Short task:
Extract the stretch of the listing from its start through the line containing "text_box <script> var", both ends included, and reproduce those lines verbatim. Omit the pictures from the output.

Element boundary records

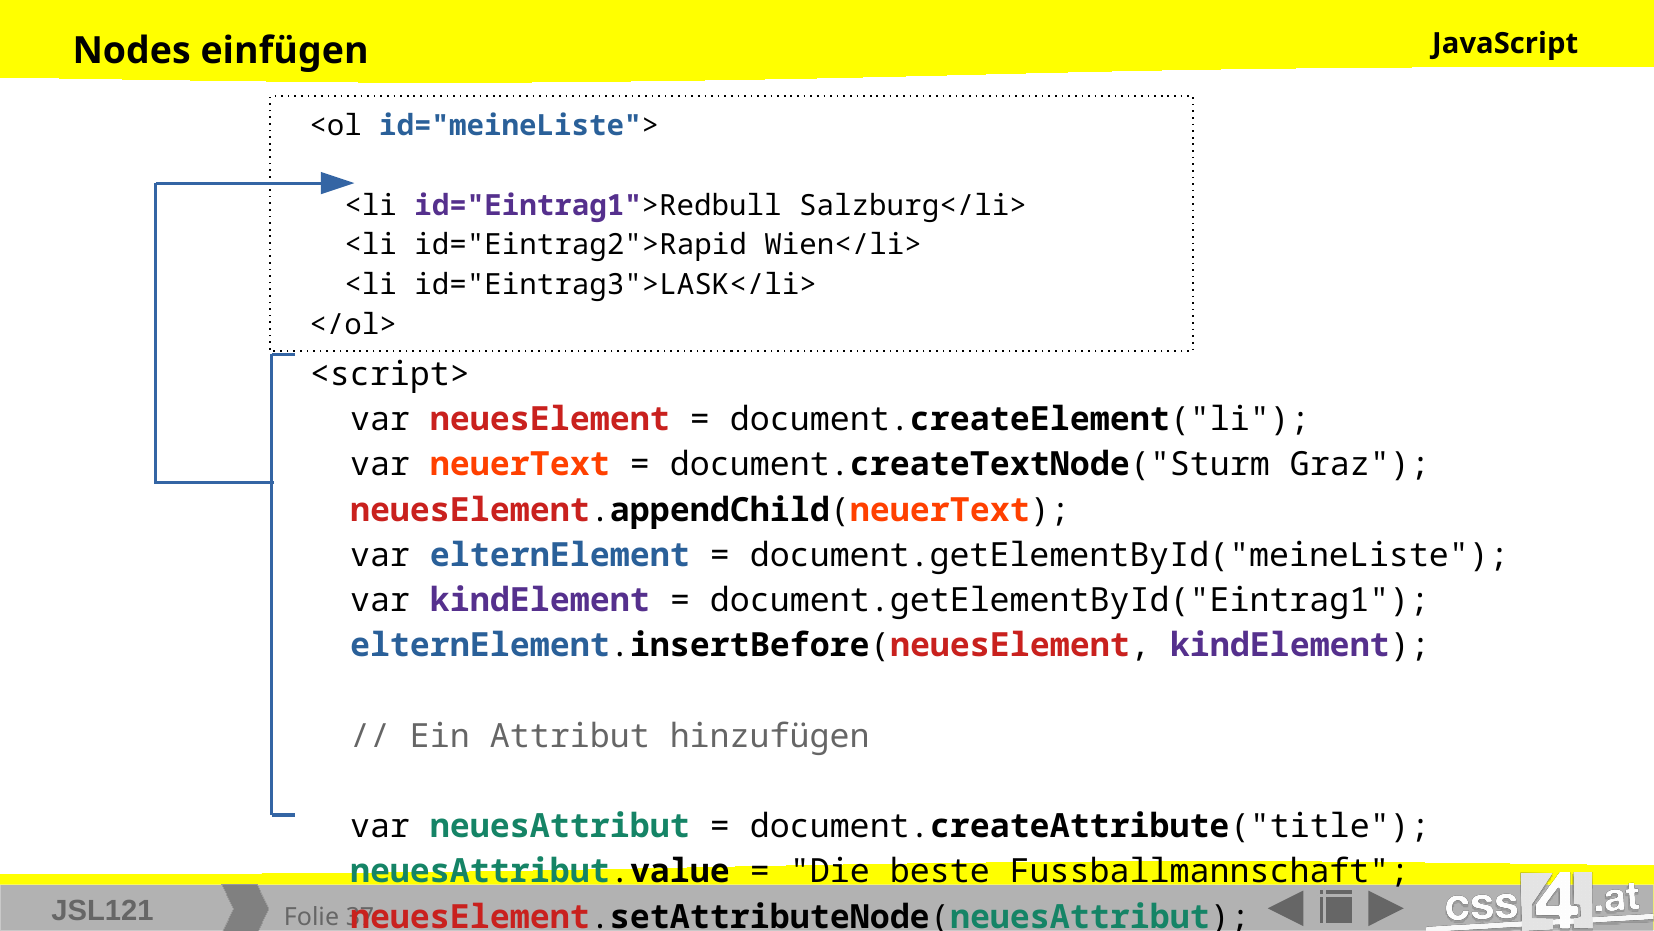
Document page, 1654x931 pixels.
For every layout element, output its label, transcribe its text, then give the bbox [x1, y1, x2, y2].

text_box [637, 868, 643, 876]
text_box <script> var neuesElement = document.createElement("li"); var neuerText = document.createTextNode("Sturm Graz"); neuesElement.appendChild(neuerText); var elternElement = document.getElementById("meineListe"); var kindElement = document.getElementById("Eintrag1"); elternElement.insertBefore(neuesElement, kindElement); // Ein Attribut hinzufügen var neuesAttribut = document.createAttribute("title"); neuesAttribut.value = "Die beste Fussballmannschaft"; neuesElement.setAttributeNode(neuesAttribut); </script> [295, 342, 1590, 823]
text_box [576, 870, 582, 878]
text_box [0, 861, 1654, 931]
text_box [0, 0, 1654, 83]
text_box [1095, 866, 1104, 880]
text_box [814, 865, 824, 879]
text_box [696, 867, 702, 878]
text_box <ol id="meineListe"> <li id="Eintrag1">Redbull Salzburg</li> <li id="Eintrag2">Rapid Wien</li> <li id="Eintrag3">LASK</li> </ol> [270, 115, 1193, 332]
text_box Nodes einfügen [57, 16, 469, 69]
picture [1426, 872, 1654, 931]
text_box [854, 866, 864, 871]
text_box [556, 870, 563, 878]
text_box JavaScript [1417, 15, 1607, 60]
text_box [895, 866, 904, 880]
text_box JSL121 [36, 886, 209, 931]
text_box Folie <Foliennummer> [269, 891, 542, 931]
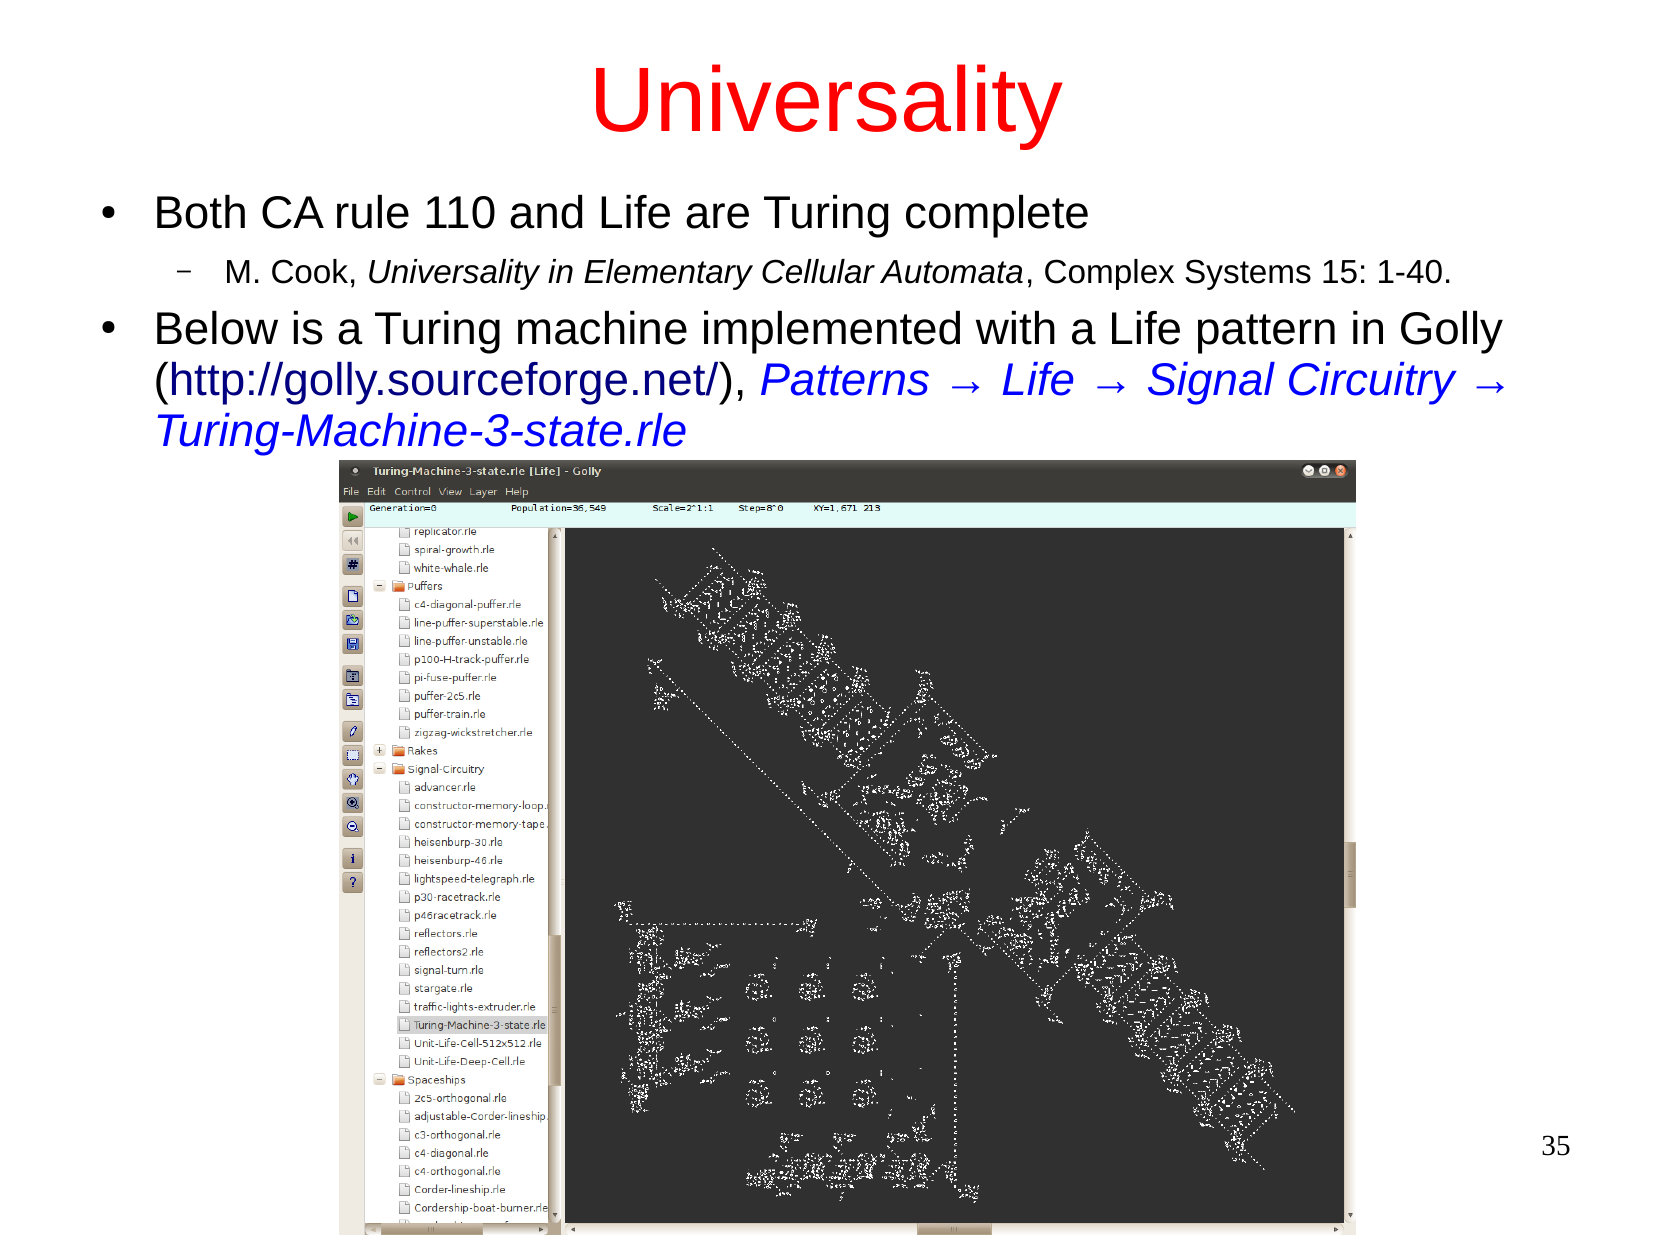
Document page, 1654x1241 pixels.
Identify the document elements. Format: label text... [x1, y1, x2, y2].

picture [339, 460, 1356, 1235]
title Universality [82, 48, 1571, 152]
list Both CA rule 110 and Life are Turing complete M. Cook, Universality in Elementary Cellular Automata, Complex Systems 15: 1-40. Below is a Turing machine implemented with a Life pattern in Golly (http://golly.sourceforge.net/), Patterns → Life → Signal Circuitry → Turing-Machine-3-state.rle [82, 187, 1571, 1109]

Correct output:
Document page, 1654x931 pixels.
For every layout element, output its label, transcribe its text, then give the bbox [x1, y1, x2, y2].

text_box [637, 868, 643, 876]
text_box <script> var neuesElement = document.createElement("li"); var neuerText = document.createTextNode("Sturm Graz"); neuesElement.appendChild(neuerText); var elternElement = document.getElementById("meineListe"); var kindElement = document.getElementById("Eintrag1"); elternElement.insertBefore(neuesElement, kindElement); // Ein Attribut hinzufügen var neuesAttribut = document.createAttribute("title"); neuesAttribut.value = "Die beste Fussballmannschaft"; neuesElement.setAttributeNode(neuesAttribut); </script> [295, 342, 1590, 823]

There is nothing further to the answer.